“大哥,這狼皮賣了以后,你真打算全拿給阿良買東西呀”侯平有些詫異的問道。
這可不是他剛才估計的幾兩銀子,這可是幾十兩銀子呀!他大哥也太舍得了吧。
如果是拿來買肉食和藥湯的話,那還算是合情合理,但是把這錢交給侯良的話,那肯定是拿去買糖食之類的,因為小孩子都這樣。

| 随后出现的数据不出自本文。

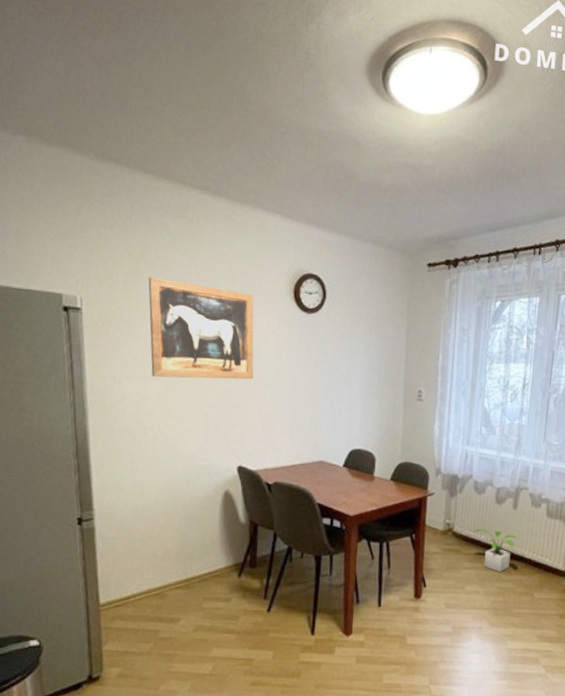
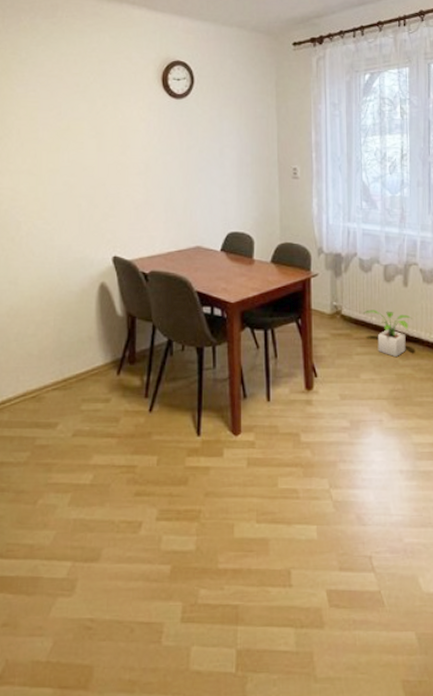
wall art: present [148,277,254,380] -> none [20,75,126,171]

有時候大人看到糖食,都會忍不住買點嘗嘗,更別說是小孩了。
眾人聽到這話,心里都覺得侯正太實在是太過于寵愛兒子了,這可是幾十兩銀子,買糧食的話,他們家里一家人一年都吃不完。
年節的時候,買上半兩銀子的糖食,已經是不得了的事情了。
有那多余銀子的話,買肉食和藥湯來練武,比什么都強。
侯家莊大多數小孩子沒練武之前,可能還嘴饞想吃這吃那的,但是練武之后,哪怕是一枚銅板,都想著存起來買肉食和藥湯練武淬體。

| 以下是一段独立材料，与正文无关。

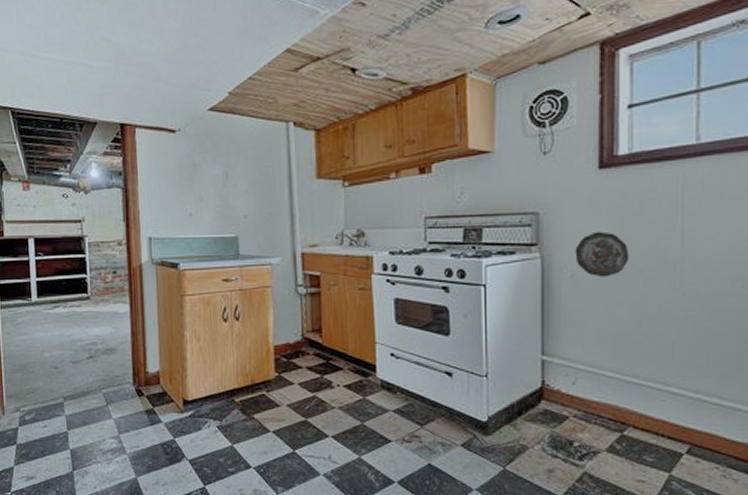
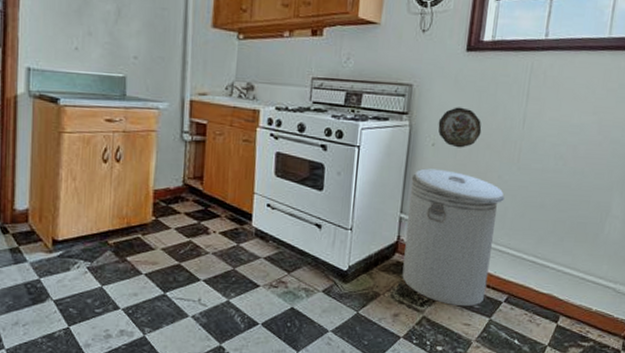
can: none [550,303,669,459] -> present [402,168,505,306]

就像在鏢局一樣,普通不入流武者,哪怕是舉起四百多斤,但是一個月的月錢只是三兩銀子,舉起五百斤成為三流武者之后,一個月的月錢就能達到八兩銀子。
所以侯家莊所有孩子練武的那天起,就被家里的大人灌輸這種理念。
三流武者和不入流武者之間。
這可不僅僅是幾十斤力氣的差距,除了天生神力的人,普通人練武到舉起五百斤的時候,身體會被全方面的強化。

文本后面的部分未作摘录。